## Prompt:
For the entries below, repeat exactly each line starting with the one that contains "7: (61, 301, 4.08)" and going on through the one that contains "38: (21, 316, 3.75)", and no others.
(Exercise input begins)
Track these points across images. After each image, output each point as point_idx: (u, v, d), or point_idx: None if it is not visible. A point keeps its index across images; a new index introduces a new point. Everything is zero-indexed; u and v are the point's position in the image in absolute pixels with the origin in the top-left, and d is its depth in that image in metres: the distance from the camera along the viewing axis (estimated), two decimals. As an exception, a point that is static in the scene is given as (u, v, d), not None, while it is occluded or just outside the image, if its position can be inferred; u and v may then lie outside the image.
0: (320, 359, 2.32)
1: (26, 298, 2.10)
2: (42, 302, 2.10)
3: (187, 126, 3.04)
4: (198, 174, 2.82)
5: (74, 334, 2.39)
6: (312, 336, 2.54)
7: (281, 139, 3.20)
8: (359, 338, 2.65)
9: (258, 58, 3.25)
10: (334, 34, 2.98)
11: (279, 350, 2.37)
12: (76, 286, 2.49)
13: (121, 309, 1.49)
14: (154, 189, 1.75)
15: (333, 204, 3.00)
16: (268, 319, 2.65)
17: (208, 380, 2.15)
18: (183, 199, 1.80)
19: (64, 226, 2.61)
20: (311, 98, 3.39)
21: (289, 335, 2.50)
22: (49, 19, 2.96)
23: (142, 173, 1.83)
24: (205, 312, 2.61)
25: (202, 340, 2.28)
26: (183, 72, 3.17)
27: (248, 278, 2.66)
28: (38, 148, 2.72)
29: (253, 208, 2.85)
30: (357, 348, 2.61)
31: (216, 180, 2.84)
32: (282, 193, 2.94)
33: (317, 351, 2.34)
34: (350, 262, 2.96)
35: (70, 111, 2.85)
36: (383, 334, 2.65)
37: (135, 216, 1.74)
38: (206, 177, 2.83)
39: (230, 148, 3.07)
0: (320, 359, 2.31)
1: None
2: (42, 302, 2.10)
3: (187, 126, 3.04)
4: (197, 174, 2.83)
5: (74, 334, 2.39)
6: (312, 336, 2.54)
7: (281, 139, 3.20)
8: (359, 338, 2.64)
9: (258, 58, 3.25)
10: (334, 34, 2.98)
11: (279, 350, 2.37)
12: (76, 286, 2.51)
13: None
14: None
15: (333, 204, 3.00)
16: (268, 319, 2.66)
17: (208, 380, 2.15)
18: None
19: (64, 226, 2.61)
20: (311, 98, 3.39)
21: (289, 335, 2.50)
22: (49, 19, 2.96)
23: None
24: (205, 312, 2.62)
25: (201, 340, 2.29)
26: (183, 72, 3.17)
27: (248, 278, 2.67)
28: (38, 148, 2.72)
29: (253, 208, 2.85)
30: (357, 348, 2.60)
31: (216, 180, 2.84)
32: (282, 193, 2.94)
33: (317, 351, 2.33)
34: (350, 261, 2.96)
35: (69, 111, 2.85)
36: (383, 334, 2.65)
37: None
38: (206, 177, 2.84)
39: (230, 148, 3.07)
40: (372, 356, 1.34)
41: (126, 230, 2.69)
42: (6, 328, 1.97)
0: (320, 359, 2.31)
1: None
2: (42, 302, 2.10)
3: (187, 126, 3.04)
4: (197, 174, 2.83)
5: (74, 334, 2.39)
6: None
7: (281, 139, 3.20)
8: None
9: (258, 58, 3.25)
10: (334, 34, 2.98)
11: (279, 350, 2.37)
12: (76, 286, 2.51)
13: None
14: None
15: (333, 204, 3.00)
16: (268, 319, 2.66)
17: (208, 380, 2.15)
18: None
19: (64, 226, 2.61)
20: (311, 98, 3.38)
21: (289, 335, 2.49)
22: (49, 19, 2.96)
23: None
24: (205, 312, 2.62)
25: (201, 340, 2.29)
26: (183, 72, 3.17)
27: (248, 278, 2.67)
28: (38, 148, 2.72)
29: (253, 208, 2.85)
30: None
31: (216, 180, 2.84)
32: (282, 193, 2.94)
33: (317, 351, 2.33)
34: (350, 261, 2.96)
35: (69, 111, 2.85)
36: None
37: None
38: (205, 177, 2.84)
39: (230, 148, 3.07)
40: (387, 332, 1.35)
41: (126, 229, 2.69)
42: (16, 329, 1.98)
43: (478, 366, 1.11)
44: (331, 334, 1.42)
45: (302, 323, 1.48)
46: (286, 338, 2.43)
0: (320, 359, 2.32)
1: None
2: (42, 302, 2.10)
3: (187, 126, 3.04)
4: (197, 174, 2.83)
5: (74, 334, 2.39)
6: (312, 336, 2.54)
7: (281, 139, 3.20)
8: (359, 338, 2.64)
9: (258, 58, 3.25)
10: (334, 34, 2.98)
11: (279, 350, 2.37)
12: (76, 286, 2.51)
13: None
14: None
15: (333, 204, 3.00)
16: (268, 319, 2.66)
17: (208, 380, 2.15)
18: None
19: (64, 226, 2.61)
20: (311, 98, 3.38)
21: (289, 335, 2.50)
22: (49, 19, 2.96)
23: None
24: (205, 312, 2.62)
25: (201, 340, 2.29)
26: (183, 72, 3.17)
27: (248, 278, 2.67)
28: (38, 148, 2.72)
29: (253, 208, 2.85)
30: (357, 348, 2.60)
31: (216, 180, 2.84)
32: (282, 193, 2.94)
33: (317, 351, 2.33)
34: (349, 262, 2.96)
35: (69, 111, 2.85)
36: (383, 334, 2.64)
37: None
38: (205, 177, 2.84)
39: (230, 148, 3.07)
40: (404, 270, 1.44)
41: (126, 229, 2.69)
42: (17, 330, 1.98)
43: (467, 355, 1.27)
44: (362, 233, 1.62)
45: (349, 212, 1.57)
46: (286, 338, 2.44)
(Exercise input ends)
(Exercise input begins)
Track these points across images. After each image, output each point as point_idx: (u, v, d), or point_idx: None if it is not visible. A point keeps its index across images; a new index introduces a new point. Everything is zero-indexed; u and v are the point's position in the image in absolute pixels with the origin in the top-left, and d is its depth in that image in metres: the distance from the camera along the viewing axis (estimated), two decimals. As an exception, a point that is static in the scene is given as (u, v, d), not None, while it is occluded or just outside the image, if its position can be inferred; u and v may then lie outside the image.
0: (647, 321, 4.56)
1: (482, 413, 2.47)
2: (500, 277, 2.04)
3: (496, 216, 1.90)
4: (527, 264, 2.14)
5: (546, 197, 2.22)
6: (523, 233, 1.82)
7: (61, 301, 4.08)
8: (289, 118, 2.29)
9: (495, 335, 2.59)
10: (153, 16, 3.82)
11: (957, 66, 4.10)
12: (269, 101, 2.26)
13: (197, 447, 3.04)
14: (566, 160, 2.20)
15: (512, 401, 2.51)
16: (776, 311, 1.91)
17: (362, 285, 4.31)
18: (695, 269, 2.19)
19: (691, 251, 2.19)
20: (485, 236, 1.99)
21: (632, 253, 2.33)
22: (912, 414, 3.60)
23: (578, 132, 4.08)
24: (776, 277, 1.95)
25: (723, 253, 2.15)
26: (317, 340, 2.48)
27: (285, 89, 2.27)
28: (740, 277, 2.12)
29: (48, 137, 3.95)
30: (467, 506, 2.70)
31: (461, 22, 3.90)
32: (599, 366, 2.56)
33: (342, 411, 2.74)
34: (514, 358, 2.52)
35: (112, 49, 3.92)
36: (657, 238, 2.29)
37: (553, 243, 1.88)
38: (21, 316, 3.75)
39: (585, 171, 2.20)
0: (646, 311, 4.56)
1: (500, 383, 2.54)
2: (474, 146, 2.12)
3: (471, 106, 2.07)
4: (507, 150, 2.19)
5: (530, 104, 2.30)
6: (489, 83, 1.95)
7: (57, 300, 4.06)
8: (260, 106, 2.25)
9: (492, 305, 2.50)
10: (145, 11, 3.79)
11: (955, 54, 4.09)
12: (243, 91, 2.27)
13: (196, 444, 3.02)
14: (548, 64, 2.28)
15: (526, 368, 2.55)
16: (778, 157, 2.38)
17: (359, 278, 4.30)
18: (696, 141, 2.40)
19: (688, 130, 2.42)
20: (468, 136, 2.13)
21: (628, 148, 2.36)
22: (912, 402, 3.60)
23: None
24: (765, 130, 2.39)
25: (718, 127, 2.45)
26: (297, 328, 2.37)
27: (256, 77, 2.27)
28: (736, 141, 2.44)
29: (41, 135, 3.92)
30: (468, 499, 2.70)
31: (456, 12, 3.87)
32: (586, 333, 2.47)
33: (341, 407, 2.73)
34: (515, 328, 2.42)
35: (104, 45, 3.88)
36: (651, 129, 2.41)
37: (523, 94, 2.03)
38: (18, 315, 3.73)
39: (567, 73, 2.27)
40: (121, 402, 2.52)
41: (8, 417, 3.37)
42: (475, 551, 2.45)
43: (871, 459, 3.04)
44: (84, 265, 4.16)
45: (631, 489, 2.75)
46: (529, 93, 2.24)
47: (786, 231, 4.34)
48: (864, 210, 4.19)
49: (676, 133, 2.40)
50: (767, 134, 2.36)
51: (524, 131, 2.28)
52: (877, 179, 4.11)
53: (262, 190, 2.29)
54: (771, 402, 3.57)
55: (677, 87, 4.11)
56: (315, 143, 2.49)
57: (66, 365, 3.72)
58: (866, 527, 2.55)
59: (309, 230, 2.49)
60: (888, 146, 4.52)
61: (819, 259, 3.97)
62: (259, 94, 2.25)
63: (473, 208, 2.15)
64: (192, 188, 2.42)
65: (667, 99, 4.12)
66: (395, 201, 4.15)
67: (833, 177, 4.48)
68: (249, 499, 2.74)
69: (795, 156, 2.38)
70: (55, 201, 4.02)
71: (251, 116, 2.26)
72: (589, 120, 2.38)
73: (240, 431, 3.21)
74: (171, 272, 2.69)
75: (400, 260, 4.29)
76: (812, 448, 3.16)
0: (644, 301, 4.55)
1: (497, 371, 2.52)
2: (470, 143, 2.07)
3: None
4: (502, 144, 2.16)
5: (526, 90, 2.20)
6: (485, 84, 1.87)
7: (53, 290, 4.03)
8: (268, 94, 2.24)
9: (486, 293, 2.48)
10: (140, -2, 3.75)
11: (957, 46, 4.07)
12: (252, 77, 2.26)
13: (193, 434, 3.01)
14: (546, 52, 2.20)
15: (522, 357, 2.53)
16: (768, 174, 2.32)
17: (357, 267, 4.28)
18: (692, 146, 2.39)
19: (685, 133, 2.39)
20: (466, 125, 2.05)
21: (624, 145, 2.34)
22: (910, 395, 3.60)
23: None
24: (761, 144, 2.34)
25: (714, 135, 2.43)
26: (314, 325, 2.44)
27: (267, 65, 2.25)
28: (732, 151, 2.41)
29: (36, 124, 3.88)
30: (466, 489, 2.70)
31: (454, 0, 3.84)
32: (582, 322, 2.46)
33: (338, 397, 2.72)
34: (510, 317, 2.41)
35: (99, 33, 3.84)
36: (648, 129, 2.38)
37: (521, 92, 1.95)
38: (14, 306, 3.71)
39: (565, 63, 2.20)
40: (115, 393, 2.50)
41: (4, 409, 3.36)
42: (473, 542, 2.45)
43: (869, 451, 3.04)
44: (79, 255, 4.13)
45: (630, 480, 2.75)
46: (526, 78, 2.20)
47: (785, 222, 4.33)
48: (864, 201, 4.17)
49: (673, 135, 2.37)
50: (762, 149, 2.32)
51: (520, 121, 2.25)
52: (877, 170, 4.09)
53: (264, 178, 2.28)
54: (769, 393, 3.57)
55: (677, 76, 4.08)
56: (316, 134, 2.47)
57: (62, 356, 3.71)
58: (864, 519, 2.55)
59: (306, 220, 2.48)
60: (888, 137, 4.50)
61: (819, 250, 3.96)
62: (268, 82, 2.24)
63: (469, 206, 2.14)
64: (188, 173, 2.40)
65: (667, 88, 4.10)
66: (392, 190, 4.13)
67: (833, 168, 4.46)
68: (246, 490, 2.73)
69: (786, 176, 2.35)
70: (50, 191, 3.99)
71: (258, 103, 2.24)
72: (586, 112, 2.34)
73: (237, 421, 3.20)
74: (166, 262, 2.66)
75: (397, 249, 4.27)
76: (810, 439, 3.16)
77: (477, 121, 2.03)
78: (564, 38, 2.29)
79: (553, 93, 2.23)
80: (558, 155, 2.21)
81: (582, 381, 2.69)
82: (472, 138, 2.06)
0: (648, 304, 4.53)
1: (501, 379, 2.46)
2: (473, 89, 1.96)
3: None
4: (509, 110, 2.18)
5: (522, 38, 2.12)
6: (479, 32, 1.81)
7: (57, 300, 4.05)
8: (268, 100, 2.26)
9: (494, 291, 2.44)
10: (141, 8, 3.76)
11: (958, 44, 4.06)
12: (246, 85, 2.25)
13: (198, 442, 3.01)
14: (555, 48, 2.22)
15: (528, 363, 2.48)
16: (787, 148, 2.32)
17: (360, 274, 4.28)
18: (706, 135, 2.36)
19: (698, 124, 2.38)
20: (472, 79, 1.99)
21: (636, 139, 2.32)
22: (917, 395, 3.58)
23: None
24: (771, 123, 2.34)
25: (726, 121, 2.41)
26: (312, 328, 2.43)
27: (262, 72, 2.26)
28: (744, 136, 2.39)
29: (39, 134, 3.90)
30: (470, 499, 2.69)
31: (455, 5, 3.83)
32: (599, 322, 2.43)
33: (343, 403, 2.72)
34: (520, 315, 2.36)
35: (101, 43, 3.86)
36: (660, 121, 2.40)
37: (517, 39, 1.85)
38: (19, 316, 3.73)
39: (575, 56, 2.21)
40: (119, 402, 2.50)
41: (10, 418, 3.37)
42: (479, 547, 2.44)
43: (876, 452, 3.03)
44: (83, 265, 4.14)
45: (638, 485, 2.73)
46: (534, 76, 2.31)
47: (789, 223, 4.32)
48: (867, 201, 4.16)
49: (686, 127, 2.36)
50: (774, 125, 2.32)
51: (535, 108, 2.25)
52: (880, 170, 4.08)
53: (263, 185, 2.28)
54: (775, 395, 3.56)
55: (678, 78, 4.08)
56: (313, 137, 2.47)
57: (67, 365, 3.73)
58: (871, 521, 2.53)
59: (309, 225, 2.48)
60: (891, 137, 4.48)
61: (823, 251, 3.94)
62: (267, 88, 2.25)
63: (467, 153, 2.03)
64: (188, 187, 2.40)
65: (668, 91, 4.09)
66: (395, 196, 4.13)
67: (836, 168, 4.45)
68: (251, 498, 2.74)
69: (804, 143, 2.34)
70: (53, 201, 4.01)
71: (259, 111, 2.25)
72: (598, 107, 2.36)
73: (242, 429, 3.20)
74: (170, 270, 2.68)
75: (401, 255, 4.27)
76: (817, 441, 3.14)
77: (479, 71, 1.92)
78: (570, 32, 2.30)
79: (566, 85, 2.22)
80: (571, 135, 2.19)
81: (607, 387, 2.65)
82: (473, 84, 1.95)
(Exercise input ends)
(Exercise input begins)
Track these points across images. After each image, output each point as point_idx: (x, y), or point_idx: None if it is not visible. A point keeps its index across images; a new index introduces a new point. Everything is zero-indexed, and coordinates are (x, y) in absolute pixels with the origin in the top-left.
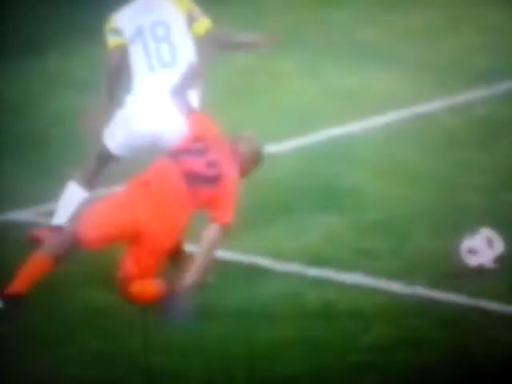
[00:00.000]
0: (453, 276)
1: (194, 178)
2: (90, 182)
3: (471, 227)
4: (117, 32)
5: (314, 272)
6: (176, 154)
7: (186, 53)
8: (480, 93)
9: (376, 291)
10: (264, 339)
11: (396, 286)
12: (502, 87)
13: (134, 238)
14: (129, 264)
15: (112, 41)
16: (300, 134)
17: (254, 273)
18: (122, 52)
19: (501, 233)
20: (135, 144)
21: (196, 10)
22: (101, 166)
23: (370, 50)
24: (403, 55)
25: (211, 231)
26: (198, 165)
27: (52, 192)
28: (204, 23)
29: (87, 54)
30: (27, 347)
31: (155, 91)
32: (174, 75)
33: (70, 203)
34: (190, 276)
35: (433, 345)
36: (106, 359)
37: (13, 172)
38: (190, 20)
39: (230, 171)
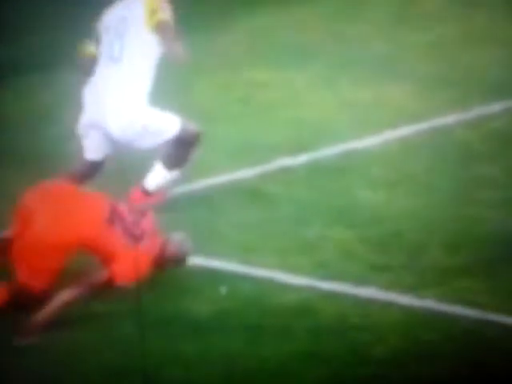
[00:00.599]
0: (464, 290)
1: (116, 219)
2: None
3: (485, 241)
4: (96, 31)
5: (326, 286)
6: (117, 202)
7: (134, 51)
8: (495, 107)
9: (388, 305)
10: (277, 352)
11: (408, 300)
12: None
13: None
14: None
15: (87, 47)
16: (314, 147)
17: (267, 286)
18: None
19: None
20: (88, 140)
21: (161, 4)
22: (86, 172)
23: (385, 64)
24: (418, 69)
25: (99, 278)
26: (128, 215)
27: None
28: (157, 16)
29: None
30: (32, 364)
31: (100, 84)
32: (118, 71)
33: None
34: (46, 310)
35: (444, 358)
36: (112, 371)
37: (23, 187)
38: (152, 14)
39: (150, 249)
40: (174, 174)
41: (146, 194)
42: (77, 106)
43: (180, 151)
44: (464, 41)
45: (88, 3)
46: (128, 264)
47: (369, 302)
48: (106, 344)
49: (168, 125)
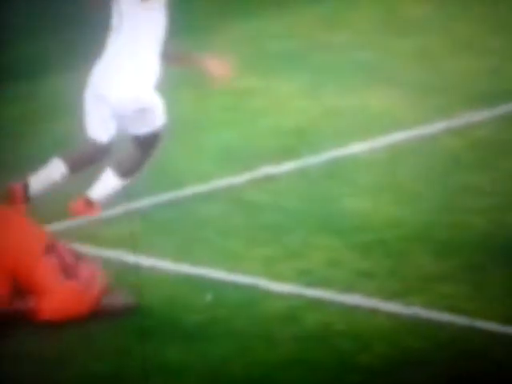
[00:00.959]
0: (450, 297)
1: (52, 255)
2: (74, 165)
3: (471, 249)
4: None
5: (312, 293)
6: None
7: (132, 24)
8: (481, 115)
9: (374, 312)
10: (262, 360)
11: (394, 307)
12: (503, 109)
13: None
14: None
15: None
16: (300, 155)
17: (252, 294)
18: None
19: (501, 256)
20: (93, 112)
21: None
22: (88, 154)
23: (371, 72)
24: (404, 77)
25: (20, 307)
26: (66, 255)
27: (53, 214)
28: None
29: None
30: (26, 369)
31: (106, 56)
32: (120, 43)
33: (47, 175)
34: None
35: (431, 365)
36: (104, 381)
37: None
(Exercise input ends)
## Result of the exercise:
7: (61, 301, 4.08)
8: (289, 118, 2.29)
9: (495, 335, 2.59)
10: (153, 16, 3.82)
11: (957, 66, 4.10)
12: (269, 101, 2.26)
13: (197, 447, 3.04)
14: (566, 160, 2.20)
15: (512, 401, 2.51)
16: (776, 311, 1.91)
17: (362, 285, 4.31)
18: (695, 269, 2.19)
19: (691, 251, 2.19)
20: (485, 236, 1.99)
21: (632, 253, 2.33)
22: (912, 414, 3.60)
23: (578, 132, 4.08)
24: (776, 277, 1.95)
25: (723, 253, 2.15)
26: (317, 340, 2.48)
27: (285, 89, 2.27)
28: (740, 277, 2.12)
29: (48, 137, 3.95)
30: (467, 506, 2.70)
31: (461, 22, 3.90)
32: (599, 366, 2.56)
33: (342, 411, 2.74)
34: (514, 358, 2.52)
35: (112, 49, 3.92)
36: (657, 238, 2.29)
37: (553, 243, 1.88)
38: (21, 316, 3.75)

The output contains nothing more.